Cautiously Danny rose to his feet and began walking down the side of the hedge on the field side. He was making for home. Strangers with revolvers were not to be followed in the dark, even by detectives, when the latter were unarmed. But before long he had stopped short and was peering through the hedge. A little red light had caught his eye. Yes, it was the tail-light of a motor—A.R. 1692! It was the same car that had passed him—he remembered the number! The head-lights had been turned off. The great body of the car loomed like some huge monster in the darkness. Danny could just make out the form of a man sitting quite still in the driver’s seat. He seemed to be waiting for something.
Perhaps the man who had been talking in the ditch was going to rejoin him. Danny, managing to overcome his fear of the revolver, decided to wait and watch. Before long there was a slight sound and the man he had seen before stepped on to the road from the grassy border that had muffled his approaching steps. The men exchanged a few words in the same guttural language Danny had heard coming from the ditch. Then the driver got down from the car and lit up the head-lights. A bright shaft shot along the road.
Bending down, the man allowed his face to be caught in it for a moment, and Danny looked with all his eyes, so that he might remember every feature.
He was a thick-set man with a square, black beard and thick-lensed, round glasses. An exclamation of annoyance from him brought his friend round to help adjust one of the lamps, and Danny had a glimpse of the second man’s face. He knew him in a moment! It was the mysterious stranger of the bicycle incident, on whose track he had been for so long!
The head-lights being successfully fixed up, the driver of the car went round to the back, and Danny watched, fascinated, while he removed the number board and substituted for it one showing “L. 323.” Then together the men raised the hood of the car, though it was a cloudless night. After moving about some time they both got into the car. But the automatic starter would not work, and the driver, grumbling to himself, climbed out again and went round to turn the handle.
This brought his face once more within the light of the great lamps. Danny’s eyes opened wide at what he saw. The motorist was no longer a black-bearded, spectacled, man. He had now a bristling red moustache and his bright little blue eyes showed out from beneath rather bushy eyebrows!
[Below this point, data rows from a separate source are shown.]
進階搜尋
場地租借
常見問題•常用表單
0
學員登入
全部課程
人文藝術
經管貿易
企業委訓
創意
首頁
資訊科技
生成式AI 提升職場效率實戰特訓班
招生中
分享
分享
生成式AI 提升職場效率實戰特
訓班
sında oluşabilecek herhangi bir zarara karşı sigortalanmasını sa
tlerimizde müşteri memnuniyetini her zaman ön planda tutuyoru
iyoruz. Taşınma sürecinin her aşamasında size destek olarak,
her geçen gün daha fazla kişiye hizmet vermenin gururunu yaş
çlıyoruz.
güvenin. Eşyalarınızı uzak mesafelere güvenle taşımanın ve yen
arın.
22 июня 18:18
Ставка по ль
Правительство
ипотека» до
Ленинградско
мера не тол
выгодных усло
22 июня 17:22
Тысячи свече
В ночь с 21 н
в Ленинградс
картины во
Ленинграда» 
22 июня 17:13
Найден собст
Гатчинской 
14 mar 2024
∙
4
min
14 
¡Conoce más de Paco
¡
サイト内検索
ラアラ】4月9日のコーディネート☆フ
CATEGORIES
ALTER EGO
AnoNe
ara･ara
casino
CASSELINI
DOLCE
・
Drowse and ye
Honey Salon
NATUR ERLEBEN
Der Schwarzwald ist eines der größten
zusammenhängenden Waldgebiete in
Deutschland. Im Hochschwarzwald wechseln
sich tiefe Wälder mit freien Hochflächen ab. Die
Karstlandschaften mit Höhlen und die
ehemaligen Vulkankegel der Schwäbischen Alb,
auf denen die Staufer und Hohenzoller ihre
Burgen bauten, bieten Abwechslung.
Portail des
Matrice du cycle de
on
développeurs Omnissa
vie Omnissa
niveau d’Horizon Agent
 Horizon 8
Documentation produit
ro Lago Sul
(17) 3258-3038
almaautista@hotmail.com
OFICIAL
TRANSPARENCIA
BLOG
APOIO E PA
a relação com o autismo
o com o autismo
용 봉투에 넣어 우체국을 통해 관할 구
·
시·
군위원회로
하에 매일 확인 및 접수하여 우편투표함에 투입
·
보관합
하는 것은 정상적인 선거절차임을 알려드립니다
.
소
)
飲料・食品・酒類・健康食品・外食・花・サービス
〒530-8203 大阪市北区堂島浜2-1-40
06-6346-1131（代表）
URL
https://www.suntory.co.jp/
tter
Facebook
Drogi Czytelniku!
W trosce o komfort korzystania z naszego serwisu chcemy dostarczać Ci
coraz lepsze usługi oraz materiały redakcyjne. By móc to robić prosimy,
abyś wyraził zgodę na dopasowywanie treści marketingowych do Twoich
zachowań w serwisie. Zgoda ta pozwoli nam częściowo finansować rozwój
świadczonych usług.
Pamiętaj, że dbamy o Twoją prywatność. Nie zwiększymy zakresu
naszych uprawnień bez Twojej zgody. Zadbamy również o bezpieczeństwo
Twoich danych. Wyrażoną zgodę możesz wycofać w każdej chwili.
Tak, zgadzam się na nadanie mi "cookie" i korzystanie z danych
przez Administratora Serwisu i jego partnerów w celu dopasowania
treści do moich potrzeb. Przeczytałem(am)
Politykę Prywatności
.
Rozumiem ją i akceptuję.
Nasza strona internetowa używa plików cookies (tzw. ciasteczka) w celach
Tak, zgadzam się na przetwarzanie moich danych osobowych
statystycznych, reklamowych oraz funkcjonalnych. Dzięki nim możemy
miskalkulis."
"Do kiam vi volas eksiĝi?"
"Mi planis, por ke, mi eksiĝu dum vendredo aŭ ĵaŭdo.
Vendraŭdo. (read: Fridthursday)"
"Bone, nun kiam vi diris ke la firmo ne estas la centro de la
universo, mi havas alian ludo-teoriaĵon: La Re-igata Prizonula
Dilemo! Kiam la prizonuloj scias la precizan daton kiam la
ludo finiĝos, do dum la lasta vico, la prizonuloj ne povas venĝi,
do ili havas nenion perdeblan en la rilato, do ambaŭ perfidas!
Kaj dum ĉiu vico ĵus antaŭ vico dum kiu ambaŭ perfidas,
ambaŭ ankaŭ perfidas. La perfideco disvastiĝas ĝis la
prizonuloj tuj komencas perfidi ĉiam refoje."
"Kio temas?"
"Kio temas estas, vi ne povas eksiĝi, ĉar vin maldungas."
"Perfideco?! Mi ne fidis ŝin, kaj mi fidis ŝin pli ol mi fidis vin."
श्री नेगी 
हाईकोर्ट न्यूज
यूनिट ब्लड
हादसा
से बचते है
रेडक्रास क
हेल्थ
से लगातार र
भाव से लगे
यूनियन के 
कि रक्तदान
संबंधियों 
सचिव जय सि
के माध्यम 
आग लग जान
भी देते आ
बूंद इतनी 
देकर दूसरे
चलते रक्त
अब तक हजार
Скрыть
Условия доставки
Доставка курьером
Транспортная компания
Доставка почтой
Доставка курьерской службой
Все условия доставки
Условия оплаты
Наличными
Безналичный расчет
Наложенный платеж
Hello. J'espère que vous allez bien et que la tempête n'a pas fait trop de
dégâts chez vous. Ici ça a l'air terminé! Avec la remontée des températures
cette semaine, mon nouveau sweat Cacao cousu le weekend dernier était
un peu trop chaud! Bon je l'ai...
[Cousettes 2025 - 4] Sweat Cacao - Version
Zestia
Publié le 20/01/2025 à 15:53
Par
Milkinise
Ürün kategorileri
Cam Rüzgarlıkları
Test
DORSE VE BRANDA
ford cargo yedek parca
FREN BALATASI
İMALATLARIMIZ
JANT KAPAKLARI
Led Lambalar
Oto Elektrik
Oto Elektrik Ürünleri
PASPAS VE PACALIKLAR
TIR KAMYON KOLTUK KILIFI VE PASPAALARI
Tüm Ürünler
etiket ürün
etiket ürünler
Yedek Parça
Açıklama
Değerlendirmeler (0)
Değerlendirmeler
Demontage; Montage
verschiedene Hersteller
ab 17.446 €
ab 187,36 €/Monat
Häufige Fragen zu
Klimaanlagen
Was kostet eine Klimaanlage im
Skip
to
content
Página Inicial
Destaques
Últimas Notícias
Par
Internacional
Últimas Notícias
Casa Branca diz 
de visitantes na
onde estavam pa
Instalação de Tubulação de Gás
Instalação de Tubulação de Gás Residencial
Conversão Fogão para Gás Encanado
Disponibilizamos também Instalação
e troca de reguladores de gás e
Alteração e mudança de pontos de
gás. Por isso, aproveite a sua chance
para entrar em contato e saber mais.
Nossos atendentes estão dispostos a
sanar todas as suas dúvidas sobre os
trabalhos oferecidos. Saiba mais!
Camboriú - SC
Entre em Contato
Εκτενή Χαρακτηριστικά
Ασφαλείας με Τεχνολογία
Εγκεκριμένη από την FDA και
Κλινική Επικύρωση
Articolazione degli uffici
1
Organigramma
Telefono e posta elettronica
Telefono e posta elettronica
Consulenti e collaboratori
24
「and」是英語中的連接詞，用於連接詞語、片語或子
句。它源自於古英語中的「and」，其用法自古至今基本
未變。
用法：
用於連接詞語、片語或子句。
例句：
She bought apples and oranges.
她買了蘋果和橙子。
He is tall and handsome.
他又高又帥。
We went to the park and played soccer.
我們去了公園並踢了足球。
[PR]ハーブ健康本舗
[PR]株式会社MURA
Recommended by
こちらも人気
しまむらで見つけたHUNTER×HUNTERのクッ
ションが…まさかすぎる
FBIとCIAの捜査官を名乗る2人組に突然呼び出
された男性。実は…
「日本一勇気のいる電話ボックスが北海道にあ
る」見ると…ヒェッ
A moment later the car had hummed off down the road.
Bending down, the man allowed his face to be caught in the bright light, and Danny looked with all his eyes, so that he might remember every feature.
CHAPTER V
THE DARK PASSAGE
It was nine o’clock when Danny woke up the next day—a golden Sunday morning. At first he thought his night adventures had been a dream, and then he realised that it was all true, and jumped out of bed. He longed to tell someone about them. But, remembering the snubs he had received before, and that he had been accused of having lied, he determined to keep his wonderful discoveries to himself. This adventure should be all his own. Danny the Detective would have a big triumph when the whole mysterious case was brought to light, and the wily strangers stood in the dock! His first impulse was to make straight for the scene of last night’s adventure. Then, remembering that private detectives as well as other people must fulfil their duty to God, he set off for church. And after all, he had much to thank God for! Last night he had had a very narrow escape. And also he had got the desire of his heart—a new and important clue.